Plt Kepala Disperkimtan Sulsel, Nining Wahyuni, menegaskan bahwa larangan ini bukan bentuk pembatasan hak masyarakat, melainkan upaya menjaga keberlanjutan fungsi taman sebagai paru-paru kota dan ruang publik yang nyaman.
“Larangan ini bersifat sementara dan bertujuan untuk menjaga keseimbangan ekologis serta ketertiban. Kami menerima laporan adanya aktivitas yang tidak terkendali hingga berpotensi merusak elemen taman,” ujar Nining, Rabu (4/6/2025).

BACA JUGA:
Pemprov Sulsel dan Pemkab Maros Masuk Nominasi TPKAD Award 2025

Menurut Nining, sejumlah oknum peserta senam kerap menimbulkan gangguan, baik kebisingan maupun kerusakan fisik pada fasilitas taman. Hal ini mendorong pihaknya untuk mengambil langkah penertiban.
Meski demikian, Disperkimtan membuka peluang untuk mengevaluasi kembali kebijakan ini. Salah satu opsi yang sedang dikaji adalah penyediaan zona khusus untuk aktivitas senam yang tidak mengganggu fungsi utama taman.

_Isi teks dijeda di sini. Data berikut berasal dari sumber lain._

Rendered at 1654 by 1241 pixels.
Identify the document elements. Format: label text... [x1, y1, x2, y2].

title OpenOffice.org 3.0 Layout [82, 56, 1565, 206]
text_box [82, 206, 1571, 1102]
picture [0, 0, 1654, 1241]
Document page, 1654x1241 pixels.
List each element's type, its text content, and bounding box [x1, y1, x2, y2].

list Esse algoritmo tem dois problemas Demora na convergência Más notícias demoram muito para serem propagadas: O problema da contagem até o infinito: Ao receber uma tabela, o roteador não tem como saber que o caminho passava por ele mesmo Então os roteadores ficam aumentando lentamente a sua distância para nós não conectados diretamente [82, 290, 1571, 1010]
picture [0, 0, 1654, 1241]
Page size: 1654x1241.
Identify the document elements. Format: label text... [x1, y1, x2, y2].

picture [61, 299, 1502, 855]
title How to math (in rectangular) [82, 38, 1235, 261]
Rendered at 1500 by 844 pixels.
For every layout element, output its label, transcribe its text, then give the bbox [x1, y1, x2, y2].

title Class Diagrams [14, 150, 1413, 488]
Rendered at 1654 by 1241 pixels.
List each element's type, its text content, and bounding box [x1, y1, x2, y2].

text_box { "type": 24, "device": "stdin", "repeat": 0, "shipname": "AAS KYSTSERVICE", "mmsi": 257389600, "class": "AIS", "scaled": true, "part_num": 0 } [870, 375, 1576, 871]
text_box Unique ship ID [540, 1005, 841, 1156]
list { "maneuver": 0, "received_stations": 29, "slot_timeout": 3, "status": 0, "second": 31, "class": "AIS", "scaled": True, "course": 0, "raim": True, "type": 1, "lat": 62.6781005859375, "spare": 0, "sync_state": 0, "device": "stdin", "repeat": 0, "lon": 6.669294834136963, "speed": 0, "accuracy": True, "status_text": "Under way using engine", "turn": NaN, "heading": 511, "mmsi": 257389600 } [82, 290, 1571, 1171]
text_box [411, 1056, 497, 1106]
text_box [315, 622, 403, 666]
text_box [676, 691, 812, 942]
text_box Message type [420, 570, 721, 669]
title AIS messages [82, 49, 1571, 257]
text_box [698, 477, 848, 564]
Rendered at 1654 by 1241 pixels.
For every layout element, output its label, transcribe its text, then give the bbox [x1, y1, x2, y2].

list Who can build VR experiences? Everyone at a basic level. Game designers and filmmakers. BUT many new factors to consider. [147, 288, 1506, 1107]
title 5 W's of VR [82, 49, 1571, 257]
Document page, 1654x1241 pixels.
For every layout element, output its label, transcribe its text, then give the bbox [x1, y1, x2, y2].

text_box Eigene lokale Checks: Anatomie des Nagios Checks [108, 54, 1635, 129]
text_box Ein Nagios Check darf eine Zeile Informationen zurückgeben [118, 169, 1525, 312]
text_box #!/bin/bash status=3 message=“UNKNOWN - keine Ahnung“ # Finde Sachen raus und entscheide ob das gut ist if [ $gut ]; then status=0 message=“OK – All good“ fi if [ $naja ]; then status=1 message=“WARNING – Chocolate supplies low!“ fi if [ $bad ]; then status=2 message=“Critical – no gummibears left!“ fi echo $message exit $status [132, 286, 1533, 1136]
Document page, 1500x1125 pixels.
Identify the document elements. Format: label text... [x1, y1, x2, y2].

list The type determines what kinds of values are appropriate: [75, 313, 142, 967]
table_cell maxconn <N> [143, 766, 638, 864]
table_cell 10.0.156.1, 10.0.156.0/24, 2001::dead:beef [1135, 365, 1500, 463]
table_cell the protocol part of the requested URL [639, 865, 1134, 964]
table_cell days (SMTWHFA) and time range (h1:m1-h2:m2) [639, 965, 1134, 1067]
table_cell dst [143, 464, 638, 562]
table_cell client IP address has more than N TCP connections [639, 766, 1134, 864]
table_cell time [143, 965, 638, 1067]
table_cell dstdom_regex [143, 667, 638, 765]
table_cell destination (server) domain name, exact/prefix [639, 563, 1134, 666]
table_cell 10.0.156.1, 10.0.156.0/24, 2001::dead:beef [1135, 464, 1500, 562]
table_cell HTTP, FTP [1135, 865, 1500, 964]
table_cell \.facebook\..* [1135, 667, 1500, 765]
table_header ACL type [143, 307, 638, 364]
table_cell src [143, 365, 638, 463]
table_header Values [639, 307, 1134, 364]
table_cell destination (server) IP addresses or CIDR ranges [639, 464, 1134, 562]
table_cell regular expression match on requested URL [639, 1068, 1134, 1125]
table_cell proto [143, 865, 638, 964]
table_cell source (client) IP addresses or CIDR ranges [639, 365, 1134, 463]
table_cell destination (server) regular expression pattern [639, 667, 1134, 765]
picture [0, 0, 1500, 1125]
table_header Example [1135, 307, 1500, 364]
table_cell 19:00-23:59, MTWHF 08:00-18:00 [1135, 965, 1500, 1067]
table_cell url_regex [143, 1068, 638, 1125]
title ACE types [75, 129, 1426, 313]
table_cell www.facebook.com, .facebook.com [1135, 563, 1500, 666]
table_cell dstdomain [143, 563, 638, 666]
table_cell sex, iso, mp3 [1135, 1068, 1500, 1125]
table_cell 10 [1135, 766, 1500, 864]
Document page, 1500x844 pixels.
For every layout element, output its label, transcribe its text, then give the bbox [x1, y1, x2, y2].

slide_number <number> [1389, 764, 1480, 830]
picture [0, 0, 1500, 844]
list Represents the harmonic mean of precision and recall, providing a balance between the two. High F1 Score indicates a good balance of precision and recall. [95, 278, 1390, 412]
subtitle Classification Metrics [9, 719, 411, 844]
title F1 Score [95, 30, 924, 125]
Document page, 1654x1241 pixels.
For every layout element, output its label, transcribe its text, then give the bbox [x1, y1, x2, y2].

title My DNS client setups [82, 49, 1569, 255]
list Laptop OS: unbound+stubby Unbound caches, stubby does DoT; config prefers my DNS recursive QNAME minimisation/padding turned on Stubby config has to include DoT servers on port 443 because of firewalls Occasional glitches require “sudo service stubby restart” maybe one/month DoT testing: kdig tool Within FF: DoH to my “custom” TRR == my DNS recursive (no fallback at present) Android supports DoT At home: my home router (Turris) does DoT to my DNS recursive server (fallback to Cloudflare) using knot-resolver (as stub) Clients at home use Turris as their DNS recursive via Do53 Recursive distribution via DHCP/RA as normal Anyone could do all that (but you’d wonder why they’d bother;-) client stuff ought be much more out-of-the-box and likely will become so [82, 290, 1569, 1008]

“Pemprov Sulsel tetap memperhatikan kebutuhan interaksi sosial masyarakat. Namun, semua kegiatan harus sejalan dengan prinsip pengelolaan ruang yang bertanggung jawab,” tegasnya.
Ia memastikan jika zona senam dapat disediakan di lokasi yang sesuai peruntukannya, aktivitas tersebut tetap bisa berlangsung tanpa mengorbankan fungsi ekologis taman.